This is not the author's thesis. The author's thesis appears to be:

 _" An economy full of unprofitable companies has risks."_ and we should be
concerned about the rise of so many unprofitable companies.

------
ada1981
Non-paywalled: [http://outline.com/ctYCuP](http://outline.com/ctYCuP)

Perhaps this is the redistribution of wealth we’ve been waiting for.

Can I look forward to the AptPass Startup that will pay my rent in Park Slope
so they can study my consumption patterns?

------
the_cat_kittles
so i guess the first thing i think is: where does the money go? i think it
mostly goes to employees and contractors of the company, who get paid a lot
usually. it doesnt go to the consumers of the product, they just get a better
deal on things- not the same as getting money. in movie pass' case, i guess it
goes to the theaters? i guess its just interesting to try and pin down where
the money ends up going in lots of the these vc backed money losing endeavors.
seems like the kind of article pricenomics would do a really good job on-
taking 10 or so big money losers that ultimately kicked the bucket, and seeing
where the cash all ultimately went.

------
eldavido
This is such a stupid and uninsightful analysis. You can tell just by the
terms they use.

A company that isn't profitable isn't necessarily "losing money". Sure the
amount of cash on hand can be declining, but if the business is building long-
term assets such as a consumer brand, recurring transactions, differentiating
IP, etc., that's hardly bad business management.
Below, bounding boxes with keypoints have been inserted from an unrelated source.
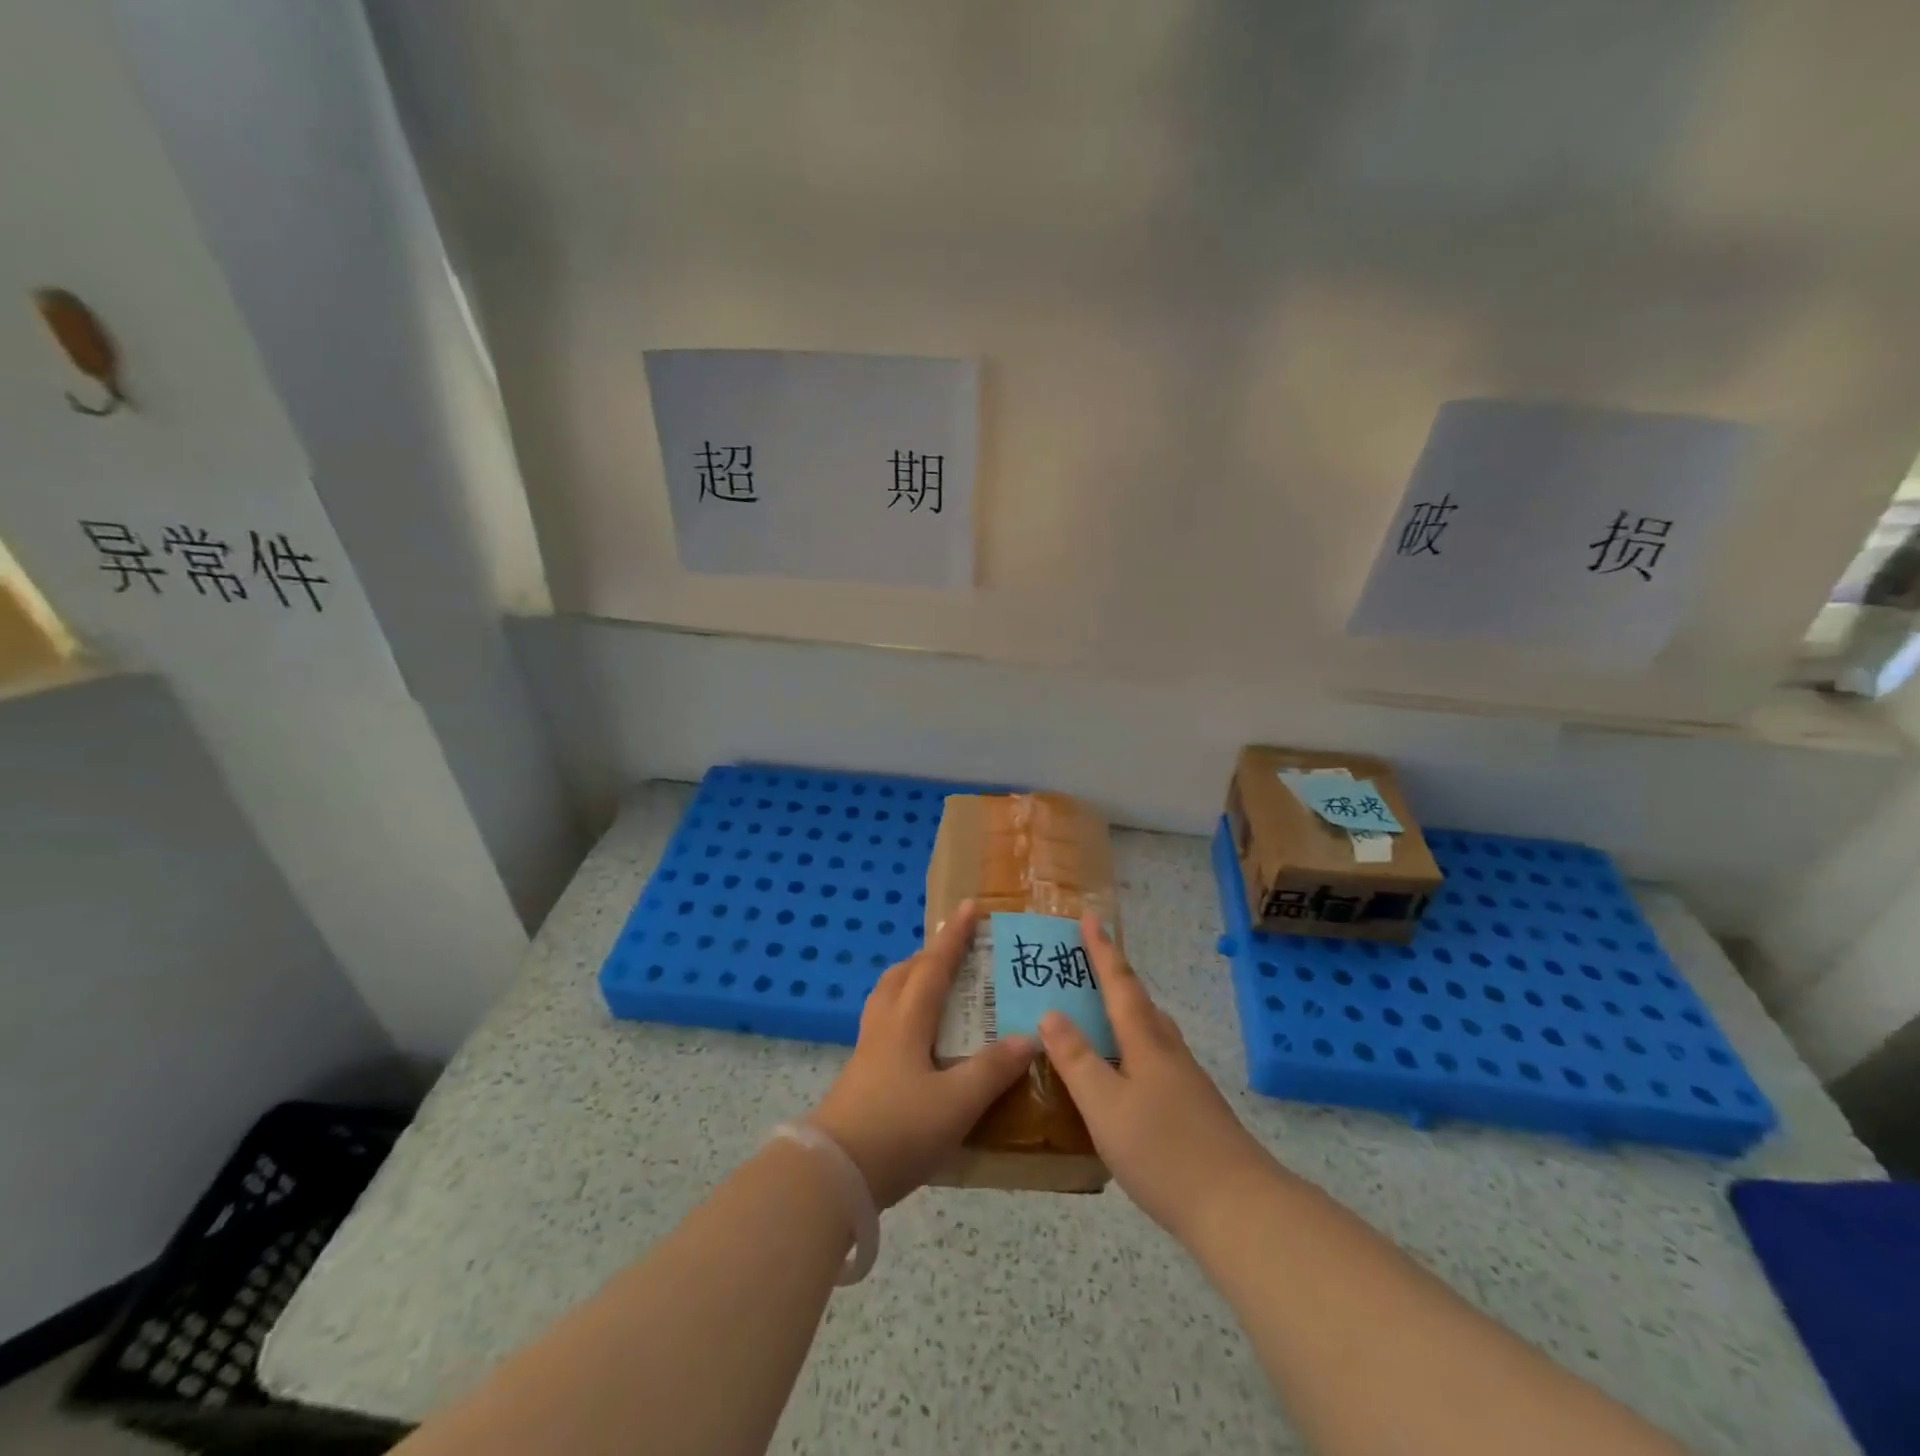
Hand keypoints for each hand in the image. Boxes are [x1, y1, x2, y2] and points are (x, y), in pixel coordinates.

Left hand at [808, 901, 1036, 1207]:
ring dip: (910, 983)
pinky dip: (903, 1016)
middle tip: (953, 953)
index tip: (968, 907)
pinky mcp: (859, 1078)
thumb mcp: (956, 1103)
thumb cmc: (898, 1129)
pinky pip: (884, 1027)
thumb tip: (1028, 1037)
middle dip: (927, 956)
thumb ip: (992, 1070)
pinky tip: (920, 1045)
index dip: (953, 937)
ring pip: (887, 999)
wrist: (833, 1174)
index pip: (933, 967)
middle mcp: (884, 1027)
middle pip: (901, 976)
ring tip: (935, 991)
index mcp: (907, 1022)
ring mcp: (867, 1052)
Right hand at [1040, 914, 1273, 1242]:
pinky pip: (1156, 1058)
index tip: (1090, 917)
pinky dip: (1134, 1048)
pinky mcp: (1194, 1108)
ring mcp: (1186, 1080)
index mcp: (1145, 1043)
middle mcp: (1168, 1052)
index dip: (1102, 951)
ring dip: (1125, 1012)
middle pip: (1139, 1003)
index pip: (1119, 985)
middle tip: (1086, 964)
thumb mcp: (1105, 1107)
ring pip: (1151, 1031)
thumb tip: (1050, 1013)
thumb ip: (1077, 1060)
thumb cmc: (1164, 1152)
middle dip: (1113, 978)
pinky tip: (1125, 1074)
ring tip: (1100, 1013)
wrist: (1239, 1208)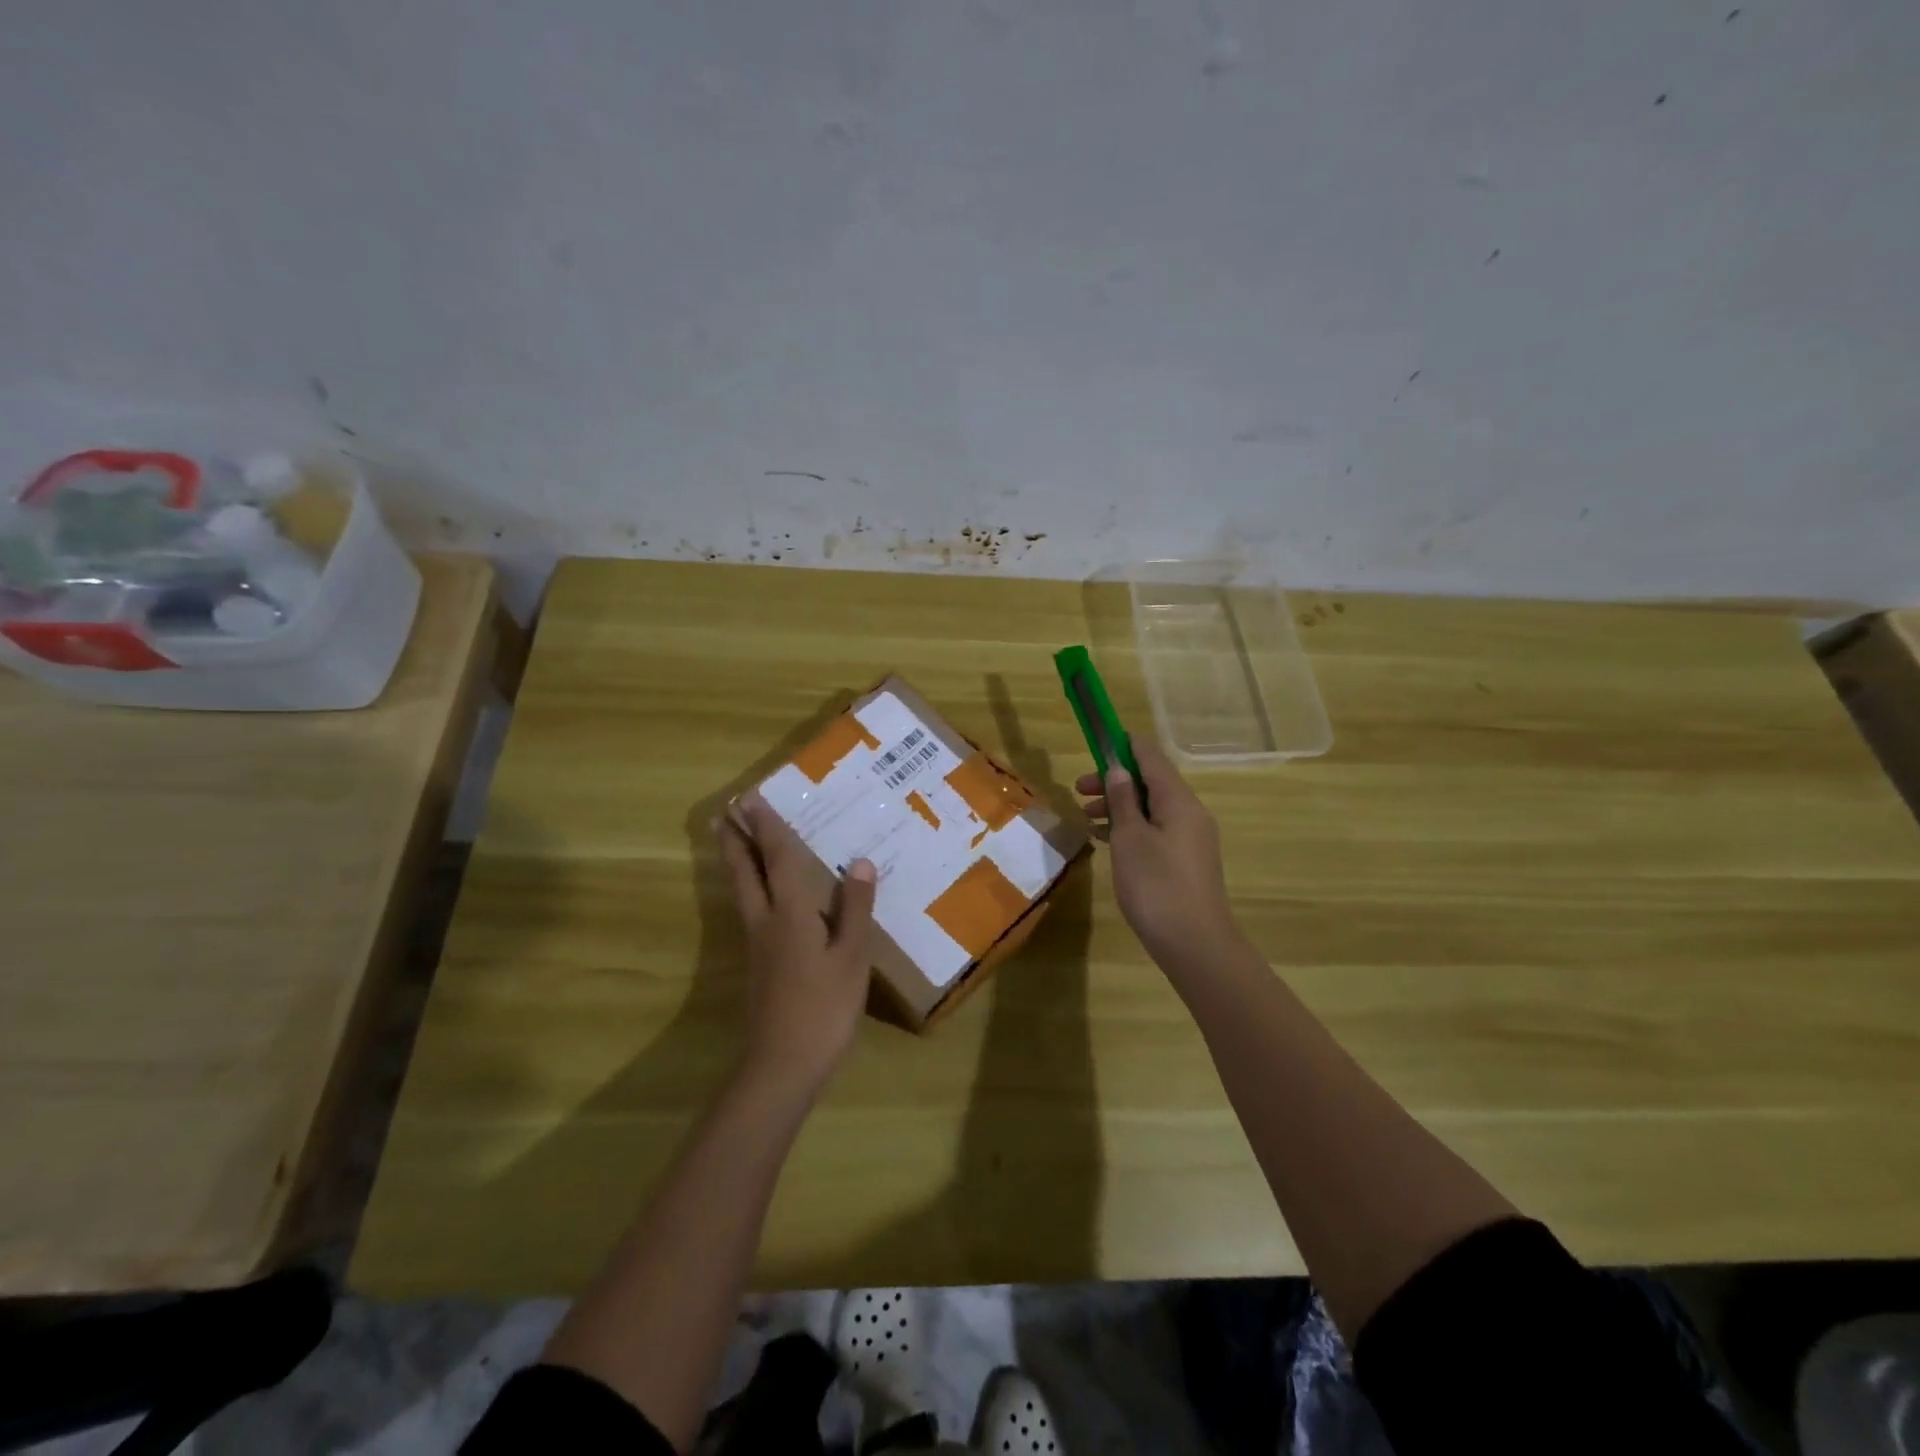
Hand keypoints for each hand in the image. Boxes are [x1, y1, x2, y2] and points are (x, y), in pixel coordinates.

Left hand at [719, 800, 877, 1097]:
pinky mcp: (758, 967)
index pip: (776, 860)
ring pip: (742, 892)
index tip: (751, 799)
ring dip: (737, 863)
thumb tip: (858, 861)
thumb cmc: (823, 1007)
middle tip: (726, 813)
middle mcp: (766, 922)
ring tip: (735, 842)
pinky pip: (751, 912)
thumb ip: (854, 909)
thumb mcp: (851, 957)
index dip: (767, 829)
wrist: (782, 1066)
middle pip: (744, 873)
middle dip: (736, 841)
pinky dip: (750, 889)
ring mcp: (757, 946)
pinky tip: (763, 898)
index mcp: (790, 914)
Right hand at [1077, 740, 1244, 974]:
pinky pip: (1156, 830)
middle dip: (1115, 780)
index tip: (1097, 742)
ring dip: (1120, 806)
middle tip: (1080, 789)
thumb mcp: (1130, 838)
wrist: (1194, 944)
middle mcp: (1190, 813)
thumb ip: (1123, 800)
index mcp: (1179, 801)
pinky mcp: (1185, 861)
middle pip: (1151, 782)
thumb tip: (1117, 769)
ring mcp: (1190, 838)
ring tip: (1086, 816)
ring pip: (1152, 808)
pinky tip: (1106, 839)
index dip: (1125, 746)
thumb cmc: (1156, 885)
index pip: (1152, 757)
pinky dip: (1131, 827)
In order to really understand this you have to look company-by-company at
what's really going on with the financials. If someone wants to give away for
75 cents something that costs a dollar, sure, that's a fast lane to
bankruptcy. But there are tons of other cases, including aggressive new
customer expansion, trying to create winner-take-all network effects,
development of core IP, etc. that really will create long-term benefits for
their owners.

Using "profit" as a metric is such bullshit. Ask Amazon. They focused on
creating as much free cash flow as they could for two decades, and look where
they are now. Why someone would insist a company earn an accounting profit, or
even worse, pay cash dividends, in an environment with a sub-2% fed funds rate
and near-zero returns on cash to investors is silly. I would much rather have
a company with 10-15% return on equity "lose my money" than hand it back as
relatively useless cash.

tl;dr read Ks and Qs, this stuff isn't amenable to sound bites.